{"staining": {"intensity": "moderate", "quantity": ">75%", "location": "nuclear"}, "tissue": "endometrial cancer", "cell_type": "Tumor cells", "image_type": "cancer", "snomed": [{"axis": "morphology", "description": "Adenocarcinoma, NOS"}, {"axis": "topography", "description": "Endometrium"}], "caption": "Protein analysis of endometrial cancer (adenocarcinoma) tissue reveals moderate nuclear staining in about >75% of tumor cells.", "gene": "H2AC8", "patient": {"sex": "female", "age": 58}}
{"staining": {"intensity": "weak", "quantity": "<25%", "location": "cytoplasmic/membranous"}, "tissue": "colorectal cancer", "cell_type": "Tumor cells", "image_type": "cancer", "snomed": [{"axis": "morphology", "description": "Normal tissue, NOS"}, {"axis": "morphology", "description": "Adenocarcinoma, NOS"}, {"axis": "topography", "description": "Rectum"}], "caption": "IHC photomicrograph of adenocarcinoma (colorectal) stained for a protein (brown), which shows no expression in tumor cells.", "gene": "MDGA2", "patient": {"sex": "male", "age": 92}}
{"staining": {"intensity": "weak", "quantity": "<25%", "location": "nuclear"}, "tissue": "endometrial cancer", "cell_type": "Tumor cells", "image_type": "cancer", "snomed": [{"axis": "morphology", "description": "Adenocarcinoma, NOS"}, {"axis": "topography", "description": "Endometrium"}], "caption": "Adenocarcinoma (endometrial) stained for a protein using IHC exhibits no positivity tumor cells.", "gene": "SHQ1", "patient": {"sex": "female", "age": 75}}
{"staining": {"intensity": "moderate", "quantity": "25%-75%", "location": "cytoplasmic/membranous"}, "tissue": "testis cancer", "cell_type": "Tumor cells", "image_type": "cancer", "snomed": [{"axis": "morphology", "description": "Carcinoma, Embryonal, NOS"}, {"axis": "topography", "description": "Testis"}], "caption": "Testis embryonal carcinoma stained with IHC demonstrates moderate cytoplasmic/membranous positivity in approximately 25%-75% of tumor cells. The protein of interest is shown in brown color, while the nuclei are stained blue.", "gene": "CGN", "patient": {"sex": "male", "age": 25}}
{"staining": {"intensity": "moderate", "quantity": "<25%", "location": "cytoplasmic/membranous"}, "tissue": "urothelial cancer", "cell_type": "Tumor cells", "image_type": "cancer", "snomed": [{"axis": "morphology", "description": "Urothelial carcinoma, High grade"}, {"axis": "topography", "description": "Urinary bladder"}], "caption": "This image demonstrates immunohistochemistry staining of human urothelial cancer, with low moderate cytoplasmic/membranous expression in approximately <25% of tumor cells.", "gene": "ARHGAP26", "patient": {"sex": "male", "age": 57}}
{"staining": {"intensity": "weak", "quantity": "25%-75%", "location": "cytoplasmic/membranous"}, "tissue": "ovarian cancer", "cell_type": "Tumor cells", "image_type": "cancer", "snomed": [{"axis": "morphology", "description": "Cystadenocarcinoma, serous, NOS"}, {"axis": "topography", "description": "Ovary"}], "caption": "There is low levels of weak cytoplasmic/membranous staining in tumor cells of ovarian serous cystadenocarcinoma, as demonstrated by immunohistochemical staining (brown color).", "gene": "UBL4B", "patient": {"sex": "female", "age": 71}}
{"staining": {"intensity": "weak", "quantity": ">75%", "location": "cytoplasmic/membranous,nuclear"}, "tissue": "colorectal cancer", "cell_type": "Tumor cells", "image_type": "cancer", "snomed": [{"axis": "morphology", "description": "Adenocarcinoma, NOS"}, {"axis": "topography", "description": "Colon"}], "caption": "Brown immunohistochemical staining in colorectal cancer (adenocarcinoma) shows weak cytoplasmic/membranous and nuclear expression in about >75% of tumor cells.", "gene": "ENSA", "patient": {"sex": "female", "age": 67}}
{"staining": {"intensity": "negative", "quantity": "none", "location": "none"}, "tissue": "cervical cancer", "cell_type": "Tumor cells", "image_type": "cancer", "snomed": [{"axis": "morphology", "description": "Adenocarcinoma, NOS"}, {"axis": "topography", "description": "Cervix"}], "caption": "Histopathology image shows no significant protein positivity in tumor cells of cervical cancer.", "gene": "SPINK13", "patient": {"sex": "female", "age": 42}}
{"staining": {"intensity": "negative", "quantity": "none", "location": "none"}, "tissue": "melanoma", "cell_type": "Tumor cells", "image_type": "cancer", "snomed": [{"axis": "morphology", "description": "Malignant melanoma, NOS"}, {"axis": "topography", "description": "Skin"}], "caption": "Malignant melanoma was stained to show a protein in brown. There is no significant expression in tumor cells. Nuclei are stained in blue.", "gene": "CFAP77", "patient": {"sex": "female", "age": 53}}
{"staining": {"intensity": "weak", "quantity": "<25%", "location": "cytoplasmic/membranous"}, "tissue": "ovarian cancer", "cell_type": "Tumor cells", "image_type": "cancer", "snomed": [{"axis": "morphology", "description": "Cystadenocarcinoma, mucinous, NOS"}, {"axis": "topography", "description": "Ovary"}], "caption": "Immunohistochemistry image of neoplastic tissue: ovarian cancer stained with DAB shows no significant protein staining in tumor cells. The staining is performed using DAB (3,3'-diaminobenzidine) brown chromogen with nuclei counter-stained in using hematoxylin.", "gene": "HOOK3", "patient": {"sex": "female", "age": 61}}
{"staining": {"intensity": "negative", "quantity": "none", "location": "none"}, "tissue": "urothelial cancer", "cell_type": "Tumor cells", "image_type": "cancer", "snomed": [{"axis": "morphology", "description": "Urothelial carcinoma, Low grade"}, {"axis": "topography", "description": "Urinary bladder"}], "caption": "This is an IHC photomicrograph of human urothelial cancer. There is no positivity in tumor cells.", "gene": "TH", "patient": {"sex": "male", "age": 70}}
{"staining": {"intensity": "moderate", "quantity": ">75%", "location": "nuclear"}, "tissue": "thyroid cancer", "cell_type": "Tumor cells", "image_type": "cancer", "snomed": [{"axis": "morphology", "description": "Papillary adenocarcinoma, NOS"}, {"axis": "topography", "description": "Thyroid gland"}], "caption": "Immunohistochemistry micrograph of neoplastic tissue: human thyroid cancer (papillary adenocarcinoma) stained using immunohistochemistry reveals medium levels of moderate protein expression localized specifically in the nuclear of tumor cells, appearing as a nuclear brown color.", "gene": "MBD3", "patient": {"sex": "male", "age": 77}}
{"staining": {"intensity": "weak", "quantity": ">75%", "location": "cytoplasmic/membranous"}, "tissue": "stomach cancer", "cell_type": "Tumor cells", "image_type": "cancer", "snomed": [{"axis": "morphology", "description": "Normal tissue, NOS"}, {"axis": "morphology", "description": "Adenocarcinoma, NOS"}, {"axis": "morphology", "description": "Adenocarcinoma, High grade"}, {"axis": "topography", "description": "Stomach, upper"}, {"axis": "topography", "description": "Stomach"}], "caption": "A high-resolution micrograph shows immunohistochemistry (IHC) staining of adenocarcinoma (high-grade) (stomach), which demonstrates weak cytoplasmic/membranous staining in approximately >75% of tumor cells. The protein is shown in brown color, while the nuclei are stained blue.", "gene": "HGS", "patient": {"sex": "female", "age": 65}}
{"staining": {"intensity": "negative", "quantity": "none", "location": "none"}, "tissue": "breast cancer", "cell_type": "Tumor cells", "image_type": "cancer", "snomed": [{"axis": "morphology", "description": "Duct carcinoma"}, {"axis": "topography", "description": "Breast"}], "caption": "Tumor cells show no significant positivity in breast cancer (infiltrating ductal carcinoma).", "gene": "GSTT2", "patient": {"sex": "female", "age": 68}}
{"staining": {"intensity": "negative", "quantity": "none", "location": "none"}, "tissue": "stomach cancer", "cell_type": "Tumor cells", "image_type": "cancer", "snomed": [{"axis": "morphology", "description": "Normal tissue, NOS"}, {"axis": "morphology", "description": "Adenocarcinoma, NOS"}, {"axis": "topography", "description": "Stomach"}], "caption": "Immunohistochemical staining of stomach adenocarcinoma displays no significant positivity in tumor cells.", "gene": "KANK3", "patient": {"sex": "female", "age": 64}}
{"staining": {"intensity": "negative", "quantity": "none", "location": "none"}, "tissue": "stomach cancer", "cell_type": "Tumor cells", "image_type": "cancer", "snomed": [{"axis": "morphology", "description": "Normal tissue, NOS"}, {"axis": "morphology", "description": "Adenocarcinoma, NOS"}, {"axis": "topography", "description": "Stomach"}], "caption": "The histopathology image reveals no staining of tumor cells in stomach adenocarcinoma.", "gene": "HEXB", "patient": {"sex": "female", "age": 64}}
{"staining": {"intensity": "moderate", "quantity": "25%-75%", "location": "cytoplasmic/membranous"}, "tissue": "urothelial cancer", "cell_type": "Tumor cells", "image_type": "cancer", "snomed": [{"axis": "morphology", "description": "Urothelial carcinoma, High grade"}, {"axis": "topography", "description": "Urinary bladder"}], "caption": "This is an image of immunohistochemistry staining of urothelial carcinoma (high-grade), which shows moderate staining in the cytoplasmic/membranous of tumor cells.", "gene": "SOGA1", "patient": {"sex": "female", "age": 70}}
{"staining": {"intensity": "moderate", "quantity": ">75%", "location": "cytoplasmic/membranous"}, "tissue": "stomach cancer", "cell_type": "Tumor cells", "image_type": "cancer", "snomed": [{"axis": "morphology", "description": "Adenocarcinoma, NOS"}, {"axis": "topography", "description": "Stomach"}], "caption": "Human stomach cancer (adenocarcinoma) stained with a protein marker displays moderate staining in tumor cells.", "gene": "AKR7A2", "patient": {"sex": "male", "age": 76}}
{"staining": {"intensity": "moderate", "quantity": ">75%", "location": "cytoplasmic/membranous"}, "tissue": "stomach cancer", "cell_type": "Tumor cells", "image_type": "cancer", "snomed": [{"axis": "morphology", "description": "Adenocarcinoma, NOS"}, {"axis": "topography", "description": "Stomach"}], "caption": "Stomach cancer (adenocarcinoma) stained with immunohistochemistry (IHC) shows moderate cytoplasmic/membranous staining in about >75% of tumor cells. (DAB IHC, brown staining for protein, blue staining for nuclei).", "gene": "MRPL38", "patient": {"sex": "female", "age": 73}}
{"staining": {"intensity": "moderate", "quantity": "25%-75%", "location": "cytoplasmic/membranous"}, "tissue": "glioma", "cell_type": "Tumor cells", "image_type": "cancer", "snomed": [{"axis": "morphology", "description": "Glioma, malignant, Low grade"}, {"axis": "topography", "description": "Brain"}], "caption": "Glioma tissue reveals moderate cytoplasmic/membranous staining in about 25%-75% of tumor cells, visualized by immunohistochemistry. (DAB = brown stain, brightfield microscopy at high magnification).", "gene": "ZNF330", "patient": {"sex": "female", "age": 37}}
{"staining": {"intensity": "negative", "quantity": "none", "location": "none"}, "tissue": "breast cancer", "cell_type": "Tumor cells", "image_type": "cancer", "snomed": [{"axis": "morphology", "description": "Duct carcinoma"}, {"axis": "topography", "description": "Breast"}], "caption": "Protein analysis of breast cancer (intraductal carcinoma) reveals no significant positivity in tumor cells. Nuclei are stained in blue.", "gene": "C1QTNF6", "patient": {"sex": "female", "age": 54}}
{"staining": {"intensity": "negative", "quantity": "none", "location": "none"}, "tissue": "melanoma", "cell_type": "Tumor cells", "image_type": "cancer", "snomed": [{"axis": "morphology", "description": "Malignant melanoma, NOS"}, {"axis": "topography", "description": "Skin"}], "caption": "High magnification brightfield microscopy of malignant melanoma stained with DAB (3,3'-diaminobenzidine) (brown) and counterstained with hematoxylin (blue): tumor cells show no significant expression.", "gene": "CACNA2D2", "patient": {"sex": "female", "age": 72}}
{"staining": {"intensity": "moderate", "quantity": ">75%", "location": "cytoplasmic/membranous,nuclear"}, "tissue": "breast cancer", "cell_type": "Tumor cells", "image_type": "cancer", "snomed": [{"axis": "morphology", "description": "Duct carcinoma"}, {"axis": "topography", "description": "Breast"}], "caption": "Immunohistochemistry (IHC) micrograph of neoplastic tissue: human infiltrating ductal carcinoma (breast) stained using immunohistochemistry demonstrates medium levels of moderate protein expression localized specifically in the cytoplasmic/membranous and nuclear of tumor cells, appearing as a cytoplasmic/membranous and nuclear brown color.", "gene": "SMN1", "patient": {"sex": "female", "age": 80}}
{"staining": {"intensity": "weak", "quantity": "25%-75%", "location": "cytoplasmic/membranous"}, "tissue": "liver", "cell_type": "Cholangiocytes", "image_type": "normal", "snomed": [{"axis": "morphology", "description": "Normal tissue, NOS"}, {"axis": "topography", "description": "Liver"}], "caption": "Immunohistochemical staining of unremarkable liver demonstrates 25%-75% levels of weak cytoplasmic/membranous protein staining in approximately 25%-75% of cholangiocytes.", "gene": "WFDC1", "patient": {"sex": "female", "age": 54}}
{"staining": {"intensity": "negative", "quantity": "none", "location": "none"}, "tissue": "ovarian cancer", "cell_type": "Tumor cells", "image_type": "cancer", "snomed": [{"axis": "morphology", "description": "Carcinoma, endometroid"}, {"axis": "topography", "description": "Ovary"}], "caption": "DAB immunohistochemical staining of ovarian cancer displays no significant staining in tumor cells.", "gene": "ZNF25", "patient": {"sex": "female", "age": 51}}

**Exercise objective:**
Retype word for word everything in the listing above from the line that holds "reveals moderate cytoplasmic/membranous" down to the line that holds "analysis of breast". Keep both end lines and leave out the rest.

**Answer box:**
{"staining": {"intensity": "moderate", "quantity": "25%-75%", "location": "cytoplasmic/membranous"}, "tissue": "glioma", "cell_type": "Tumor cells", "image_type": "cancer", "snomed": [{"axis": "morphology", "description": "Glioma, malignant, Low grade"}, {"axis": "topography", "description": "Brain"}], "caption": "Glioma tissue reveals moderate cytoplasmic/membranous staining in about 25%-75% of tumor cells, visualized by immunohistochemistry. (DAB = brown stain, brightfield microscopy at high magnification).", "gene": "ZNF330", "patient": {"sex": "female", "age": 37}}
{"staining": {"intensity": "negative", "quantity": "none", "location": "none"}, "tissue": "breast cancer", "cell_type": "Tumor cells", "image_type": "cancer", "snomed": [{"axis": "morphology", "description": "Duct carcinoma"}, {"axis": "topography", "description": "Breast"}], "caption": "Protein analysis of breast cancer (intraductal carcinoma) reveals no significant positivity in tumor cells. Nuclei are stained in blue.", "gene": "C1QTNF6", "patient": {"sex": "female", "age": 54}}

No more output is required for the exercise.